Semantic arguments about the precise interpretation from the classical Arabic of the sixth century Hijaz does not hide the fact that many Islamic radicals, encouraged by their fundamentalist clerics, interpret 'fight back' as 'go and kill' in the context of the Middle East conflicts between Israel and Palestine in which Israel, and anyone who supports Israel, is seen as the enemy.
And Qur'an 8:12 seems unequivocal:
Remember thy Lord inspired the angels (with the message): "I am with you: give firmness to the Believers: I will instil terror into the hearts of the Unbelievers: smite ye above their necks and smite all their finger-tips off them.
Qur'an 8:12 (Interpretation: Yusuf Ali)
The problem here is the same as the one I highlighted some time ago with reference to the dispute between Richard Dawkins and the journalist Mehdi Hassan in Why Faith is Dangerous. It is perhaps the fundamental belief of Islam that the Qur'an is the literal word of Allah as revealed to Mohammad and is therefore perfect and complete in every minute detail. I remember discussing religion with an Egyptian Muslim cardiac surgeon who worked in the UK but whom we met on holiday in Istanbul.
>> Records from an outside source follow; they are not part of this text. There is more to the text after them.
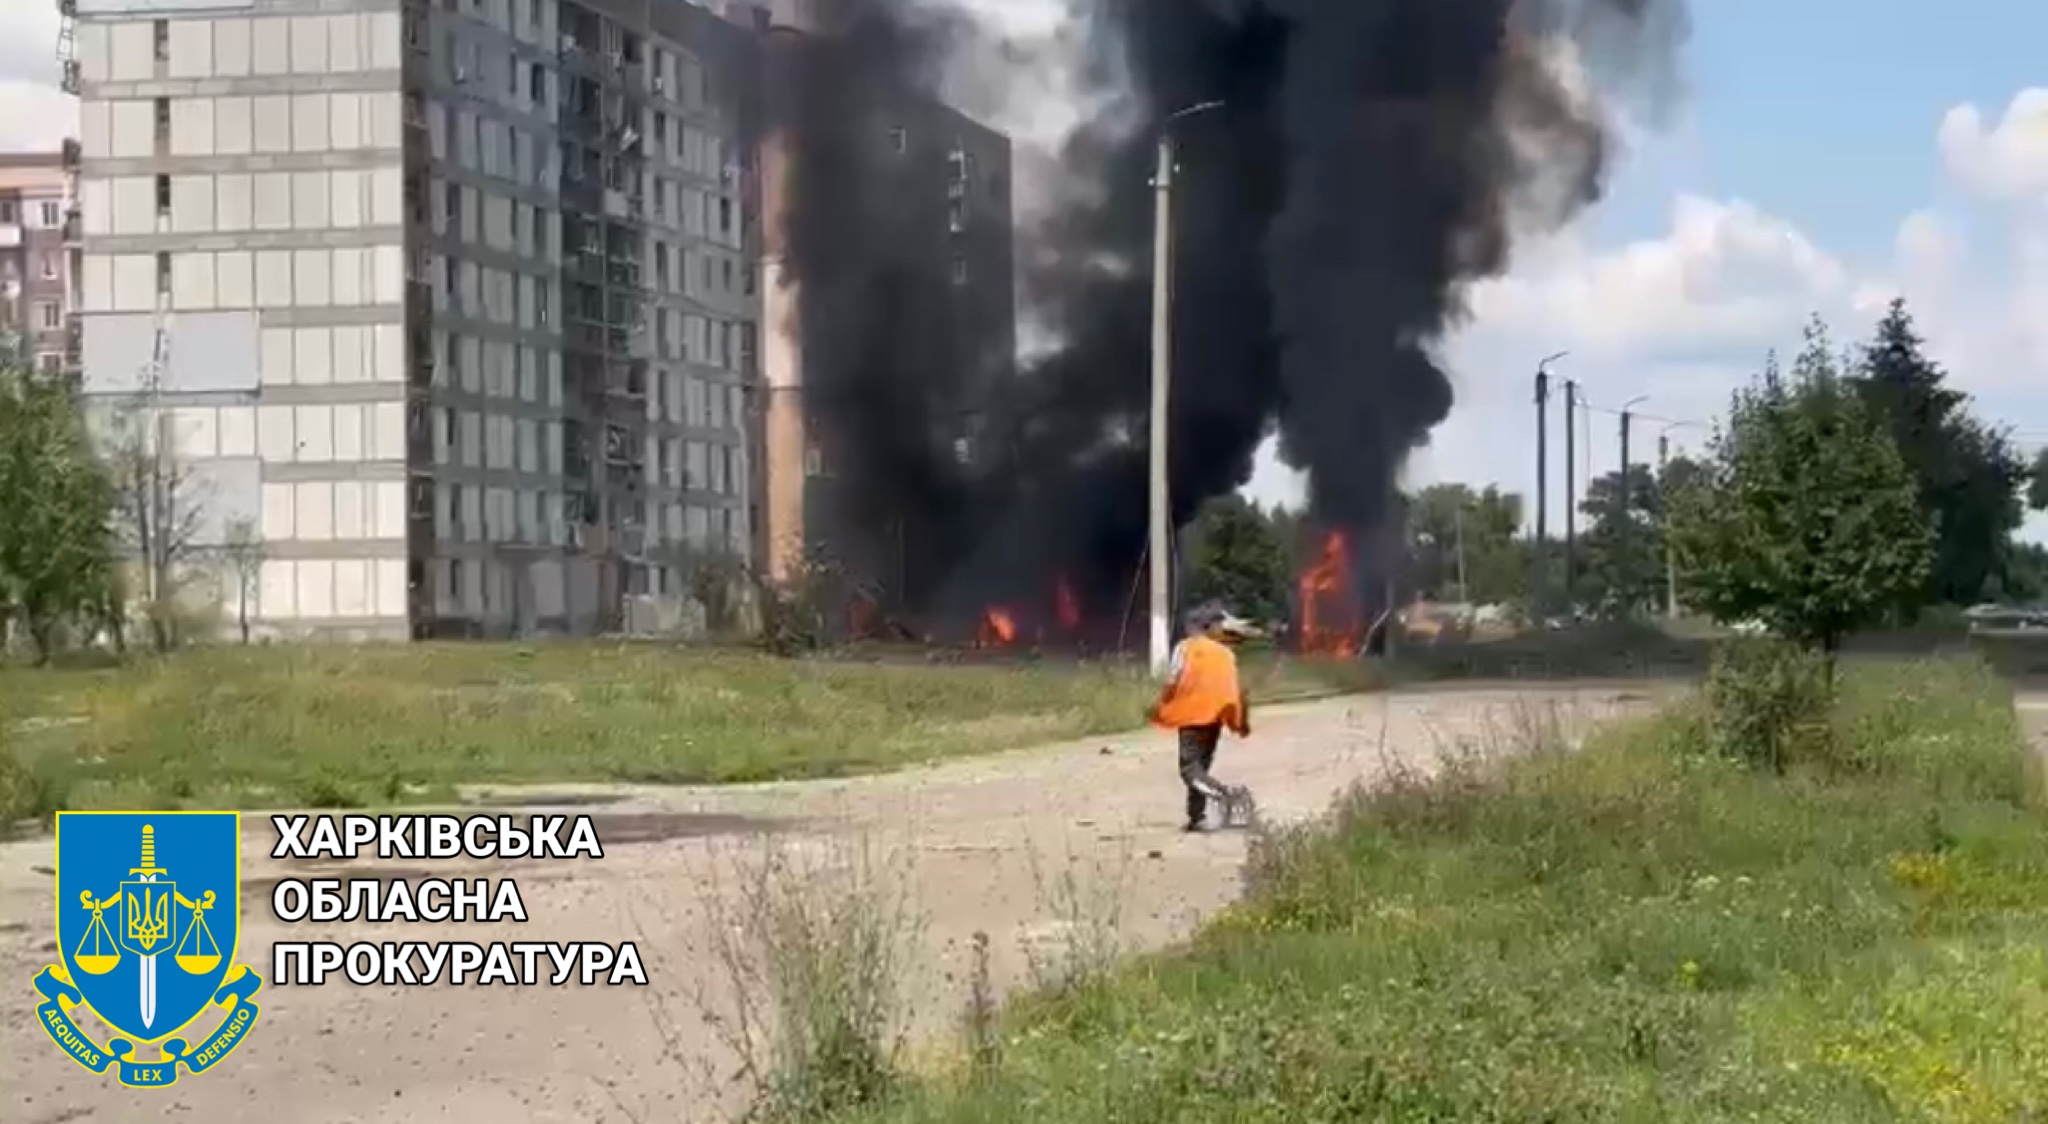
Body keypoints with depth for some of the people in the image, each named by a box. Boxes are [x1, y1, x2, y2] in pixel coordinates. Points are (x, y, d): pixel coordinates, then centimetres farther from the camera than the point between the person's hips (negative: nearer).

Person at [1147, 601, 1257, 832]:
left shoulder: (1186, 647, -2)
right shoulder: (1225, 652, 12)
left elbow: (1174, 682, -11)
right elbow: (1237, 690, 8)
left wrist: (1158, 708, 1)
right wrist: (1243, 721, 16)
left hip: (1193, 714, -6)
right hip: (1215, 715, 6)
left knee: (1190, 768, -9)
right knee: (1201, 766, 16)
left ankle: (1224, 793, -33)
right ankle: (1196, 817, 13)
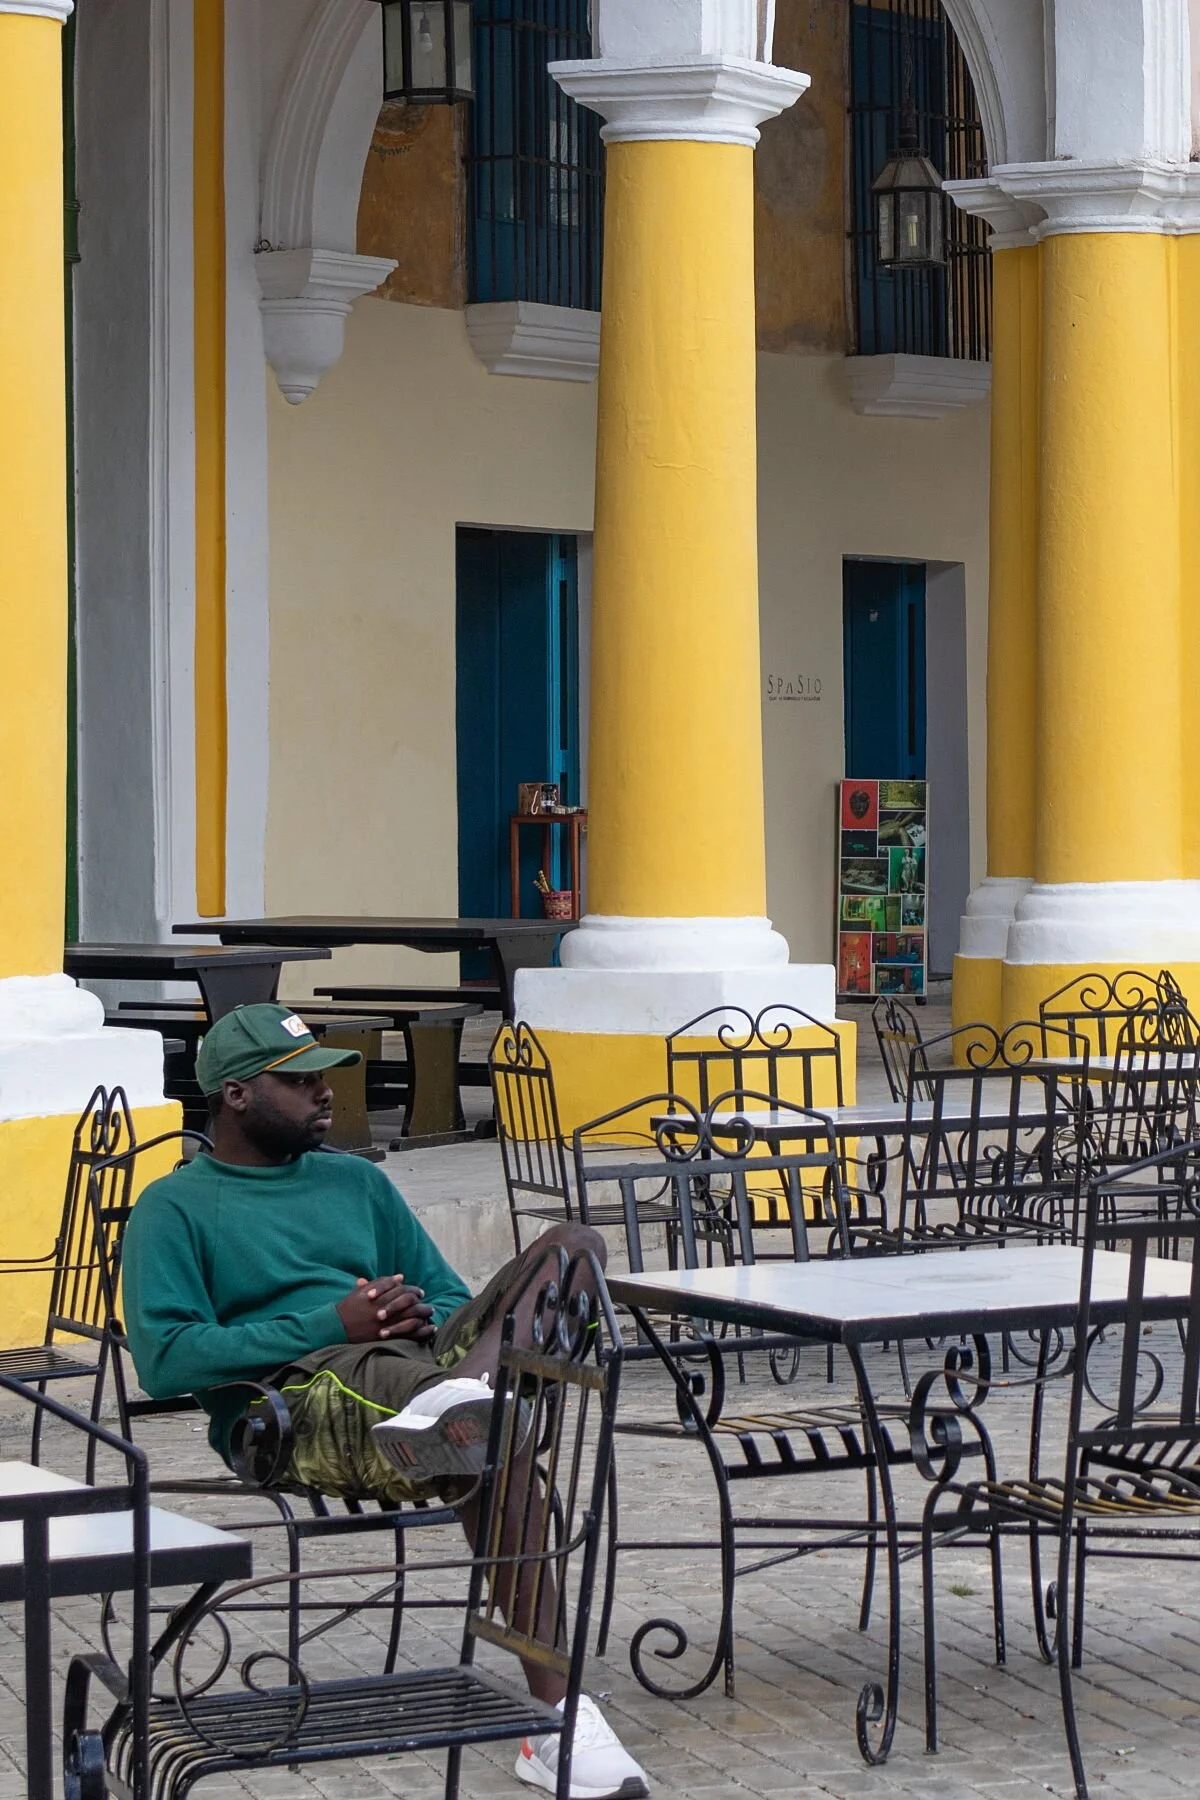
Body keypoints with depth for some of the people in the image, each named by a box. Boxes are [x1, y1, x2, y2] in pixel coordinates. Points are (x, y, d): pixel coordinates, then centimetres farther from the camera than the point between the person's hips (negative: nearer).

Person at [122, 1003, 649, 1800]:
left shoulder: (357, 1181, 30)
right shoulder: (175, 1209, 10)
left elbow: (452, 1296, 28)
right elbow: (165, 1360, -6)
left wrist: (427, 1319, 0)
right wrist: (330, 1327, -14)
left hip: (414, 1362, 6)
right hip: (296, 1397, -5)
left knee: (573, 1243, -21)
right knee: (491, 1439, -37)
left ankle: (464, 1392, -48)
He was highly intelligent and a delight to be with as we toured the mosques and churches and spent an afternoon at the Topkapi Palace, but he was unshakeable in his belief that the Qur'an came from God and was the only perfect thing in the Universe.
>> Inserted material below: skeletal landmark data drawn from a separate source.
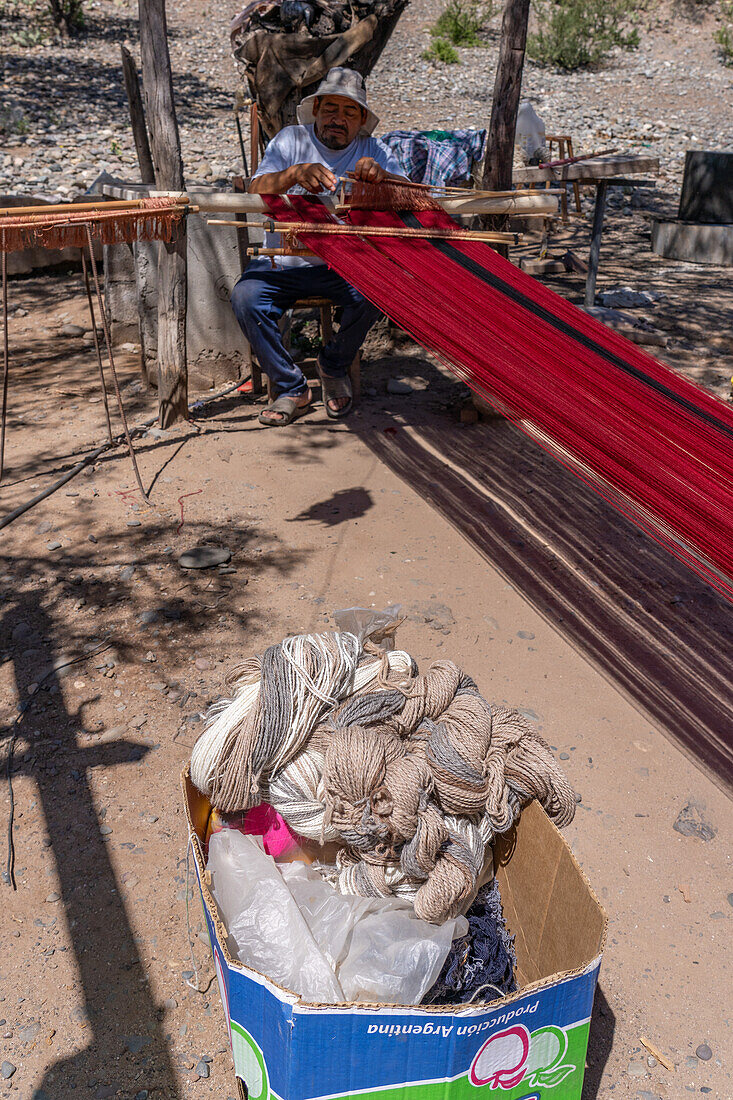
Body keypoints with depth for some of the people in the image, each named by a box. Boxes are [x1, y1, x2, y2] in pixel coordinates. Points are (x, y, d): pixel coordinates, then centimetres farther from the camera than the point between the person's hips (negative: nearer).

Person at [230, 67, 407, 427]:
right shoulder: (291, 139, 5)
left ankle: (334, 365, -1)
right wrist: (294, 173, -32)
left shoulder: (372, 150, 8)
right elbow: (256, 192, -11)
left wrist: (381, 176, -29)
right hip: (283, 261, 0)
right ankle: (291, 388, -10)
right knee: (245, 296, -27)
To ask a devout Muslim to modify even one letter (see 'Adam F' above) would be to ask them to abandon this faith and comit the 'blasphemy' of presuming to know better than Allah, or at least to question what Muhammad had remembered. So, Mehdi Hassan must believe that Muhammad literally flew to Heaven and back on a magic flying horse, and the rectors of the French mosques must believe that a Muslim should 'fight back' against the unbelievers and Allah wants unbelievers to be decapitated. The best they can say is what the Christian moderates say about the brutal parts of the Bible - they are 'out of context'; they only applied then in that situation; they need to be read and interpreted with a deep understanding, etc, etc. They are the literal and perfect words of God - but they mean something else
What they can never do is say they were wrong or have become obsolete and should be disregarded in a modern setting. In Islam, even more so than Christianity, religion acts as a drag on the moral development of society and seeks to hold it back in some primitive, more brutal time, so kill the infidel, persecute the homosexuals and demonise the women who want control of their own lives.
Instead, they confirm they are the literal, perfect words of Allah which every true Muslim is mandated to follow and obey. And so the 'moderates', hamstrung by the dogmatism of their sixth century Arabian desert morality, can only throw up their hands in horror when their co-religionists do obey the 'literal and perfect words of Allah', and disclaim any responsibility for them with "pas a mon nom".